Source texts of formatted documents:
=====
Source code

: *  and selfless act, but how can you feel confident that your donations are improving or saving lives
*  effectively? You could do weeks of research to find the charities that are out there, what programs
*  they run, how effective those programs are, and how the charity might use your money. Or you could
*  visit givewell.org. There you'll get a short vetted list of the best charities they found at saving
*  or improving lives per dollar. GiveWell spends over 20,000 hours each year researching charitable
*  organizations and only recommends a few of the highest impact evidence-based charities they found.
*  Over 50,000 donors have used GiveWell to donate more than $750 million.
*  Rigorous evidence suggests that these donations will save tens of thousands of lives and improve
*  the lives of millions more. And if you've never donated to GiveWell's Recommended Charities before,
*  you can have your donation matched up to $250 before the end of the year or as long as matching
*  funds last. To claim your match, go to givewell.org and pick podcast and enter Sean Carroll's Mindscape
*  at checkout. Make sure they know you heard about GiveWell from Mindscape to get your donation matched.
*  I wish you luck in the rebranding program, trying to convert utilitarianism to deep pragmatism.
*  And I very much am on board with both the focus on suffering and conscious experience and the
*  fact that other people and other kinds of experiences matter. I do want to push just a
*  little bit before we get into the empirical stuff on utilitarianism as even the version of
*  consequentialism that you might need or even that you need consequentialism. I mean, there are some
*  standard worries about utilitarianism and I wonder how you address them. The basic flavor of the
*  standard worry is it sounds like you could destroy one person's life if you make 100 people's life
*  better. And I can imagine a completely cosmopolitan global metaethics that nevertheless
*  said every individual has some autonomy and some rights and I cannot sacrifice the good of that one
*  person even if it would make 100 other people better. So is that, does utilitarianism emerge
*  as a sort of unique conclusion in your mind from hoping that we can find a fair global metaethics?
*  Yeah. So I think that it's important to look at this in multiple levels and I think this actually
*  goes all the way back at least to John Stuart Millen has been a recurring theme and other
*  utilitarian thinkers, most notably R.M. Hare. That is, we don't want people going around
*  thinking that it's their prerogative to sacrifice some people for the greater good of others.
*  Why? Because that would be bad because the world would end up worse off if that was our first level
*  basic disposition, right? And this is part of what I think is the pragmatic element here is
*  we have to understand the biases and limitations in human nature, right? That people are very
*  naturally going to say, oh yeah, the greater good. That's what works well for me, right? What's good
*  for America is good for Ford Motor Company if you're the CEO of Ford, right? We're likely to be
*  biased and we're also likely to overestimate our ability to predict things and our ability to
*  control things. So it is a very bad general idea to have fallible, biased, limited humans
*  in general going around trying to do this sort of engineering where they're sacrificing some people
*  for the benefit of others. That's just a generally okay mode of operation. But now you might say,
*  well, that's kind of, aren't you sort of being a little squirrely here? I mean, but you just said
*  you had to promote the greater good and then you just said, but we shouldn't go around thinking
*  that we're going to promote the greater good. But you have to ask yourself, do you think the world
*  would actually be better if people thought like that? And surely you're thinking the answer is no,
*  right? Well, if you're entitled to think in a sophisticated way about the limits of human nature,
=====
ABOUT THIS EXERCISE:
Could you reproduce every record exactly as it appears?

RESPONSE TO THIS TASK:
Source code

: *  and selfless act, but how can you feel confident that your donations are improving or saving lives
*  effectively? You could do weeks of research to find the charities that are out there, what programs
*  they run, how effective those programs are, and how the charity might use your money. Or you could
*  visit givewell.org. There you'll get a short vetted list of the best charities they found at saving
*  or improving lives per dollar. GiveWell spends over 20,000 hours each year researching charitable
*  organizations and only recommends a few of the highest impact evidence-based charities they found.
*  Over 50,000 donors have used GiveWell to donate more than $750 million.
*  Rigorous evidence suggests that these donations will save tens of thousands of lives and improve
*  the lives of millions more. And if you've never donated to GiveWell's Recommended Charities before,
*  you can have your donation matched up to $250 before the end of the year or as long as matching
*  funds last. To claim your match, go to givewell.org and pick podcast and enter Sean Carroll's Mindscape
*  at checkout. Make sure they know you heard about GiveWell from Mindscape to get your donation matched.
*  I wish you luck in the rebranding program, trying to convert utilitarianism to deep pragmatism.
*  And I very much am on board with both the focus on suffering and conscious experience and the
*  fact that other people and other kinds of experiences matter. I do want to push just a
*  little bit before we get into the empirical stuff on utilitarianism as even the version of
*  consequentialism that you might need or even that you need consequentialism. I mean, there are some
*  standard worries about utilitarianism and I wonder how you address them. The basic flavor of the
*  standard worry is it sounds like you could destroy one person's life if you make 100 people's life
*  better. And I can imagine a completely cosmopolitan global metaethics that nevertheless
*  said every individual has some autonomy and some rights and I cannot sacrifice the good of that one
*  person even if it would make 100 other people better. So is that, does utilitarianism emerge
*  as a sort of unique conclusion in your mind from hoping that we can find a fair global metaethics?
*  Yeah. So I think that it's important to look at this in multiple levels and I think this actually
*  goes all the way back at least to John Stuart Millen has been a recurring theme and other
*  utilitarian thinkers, most notably R.M. Hare. That is, we don't want people going around
*  thinking that it's their prerogative to sacrifice some people for the greater good of others.
*  Why? Because that would be bad because the world would end up worse off if that was our first level
*  basic disposition, right? And this is part of what I think is the pragmatic element here is
*  we have to understand the biases and limitations in human nature, right? That people are very
*  naturally going to say, oh yeah, the greater good. That's what works well for me, right? What's good
*  for America is good for Ford Motor Company if you're the CEO of Ford, right? We're likely to be
*  biased and we're also likely to overestimate our ability to predict things and our ability to
*  control things. So it is a very bad general idea to have fallible, biased, limited humans
*  in general going around trying to do this sort of engineering where they're sacrificing some people
*  for the benefit of others. That's just a generally okay mode of operation. But now you might say,
*  well, that's kind of, aren't you sort of being a little squirrely here? I mean, but you just said
*  you had to promote the greater good and then you just said, but we shouldn't go around thinking
*  that we're going to promote the greater good. But you have to ask yourself, do you think the world
*  would actually be better if people thought like that? And surely you're thinking the answer is no,
*  right? Well, if you're entitled to think in a sophisticated way about the limits of human nature,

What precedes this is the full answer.